▸ **Exercise**:
Out of the data below, copy every line with the string "Jahrhunderts".

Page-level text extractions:
Segment Open

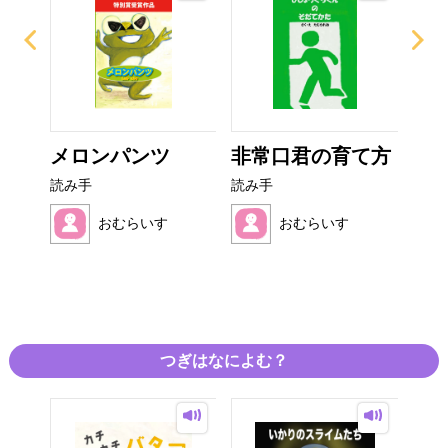
ンタ
メロンパンツ
非常口君の育て方
お
オム
読み手
読み手
読み
おむらいす
おむらいす
つぎはなによむ？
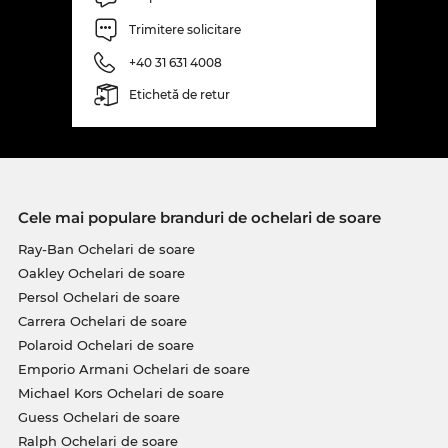
Trimitere solicitare
+40 31 631 4008
Etichetă de retur
Cele mai populare branduri de ochelari de soare
Ray-Ban Ochelari de soare
Oakley Ochelari de soare
Persol Ochelari de soare
Carrera Ochelari de soare
Polaroid Ochelari de soare
Emporio Armani Ochelari de soare
Michael Kors Ochelari de soare
Guess Ochelari de soare
Ralph Ochelari de soare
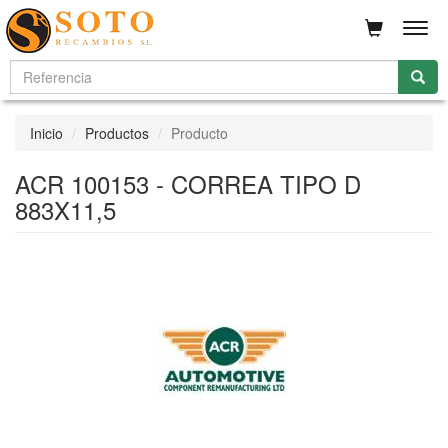
Men
Inicio
Productos
Producto
ACR 100153 - CORREA TIPO D
883X11,5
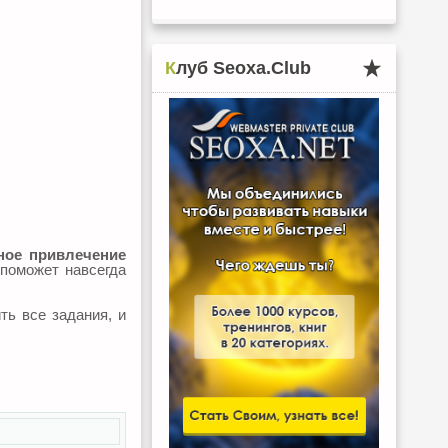
Клуб Seoxa.Club
ое привлечение
 поможет навсегда
ть все задания, и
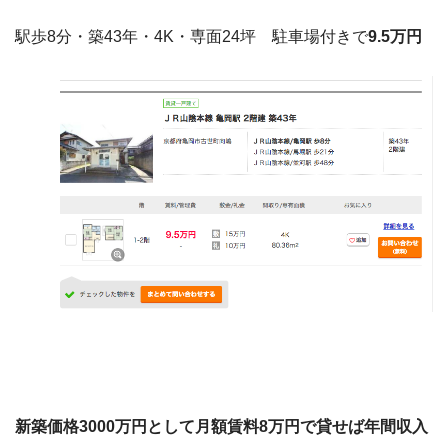
駅歩8分・築43年・4K・専面24坪 駐車場付きで
9.5万円
新築価格3000万円として月額賃料8万円で貸せば年間収入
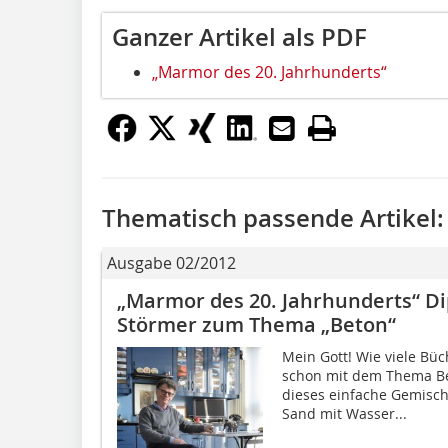
Ganzer Artikel als PDF
„Marmor des 20. Jahrhunderts“
Thematisch passende Artikel:
Ausgabe 02/2012
„Marmor des 20. Jahrhunderts“ Dip
Störmer zum Thema „Beton“
Mein Gott! Wie viele Büc
schon mit dem Thema Bet
dieses einfache Gemisc
Sand mit Wasser...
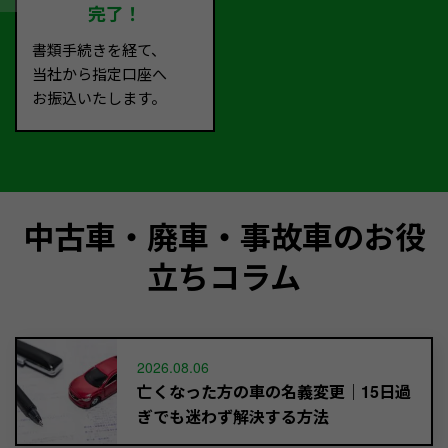
完了！
書類手続きを経て、
当社から指定口座へ
お振込いたします。
中古車・廃車・事故車のお役
立ちコラム
2026.08.06
亡くなった方の車の名義変更｜15日過
ぎでも迷わず解決する方法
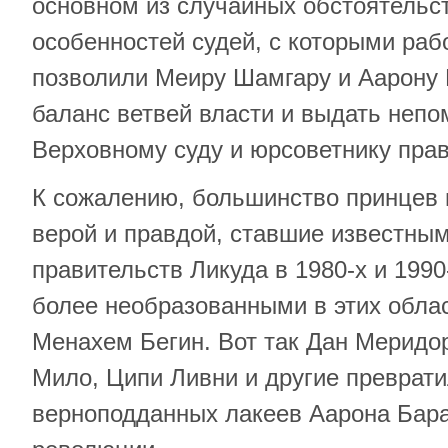
основном из случайных обстоятельс
особенностей судей, с которыми раб
позволили Меиру Шамгару и Аарону 
баланс ветвей власти и выдать неп
Верховному суду и юрсоветнику прав
К сожалению, большинство принцев 
верой и правдой, ставшие известны
правительств Ликуда в 1980-х и 1990
более необразованными в этих облас
Менахем Бегин. Вот так Дан Меридор
Мило, Ципи Ливни и другие преврати
верноподданных лакеев Аарона Барак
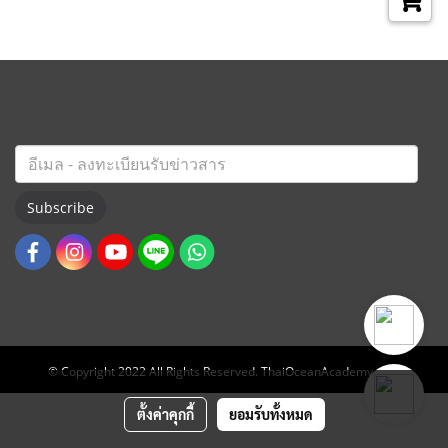
Subscribe
© Copyright 2022 All Rights Reserved. ThaiOceanAcademy.com
ตั้งค่าคุกกี้
ยอมรับทั้งหมด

Segment Closed

▸ **The answer**:
„Marmor des 20. Jahrhunderts“
„Marmor des 20. Jahrhunderts“ Dip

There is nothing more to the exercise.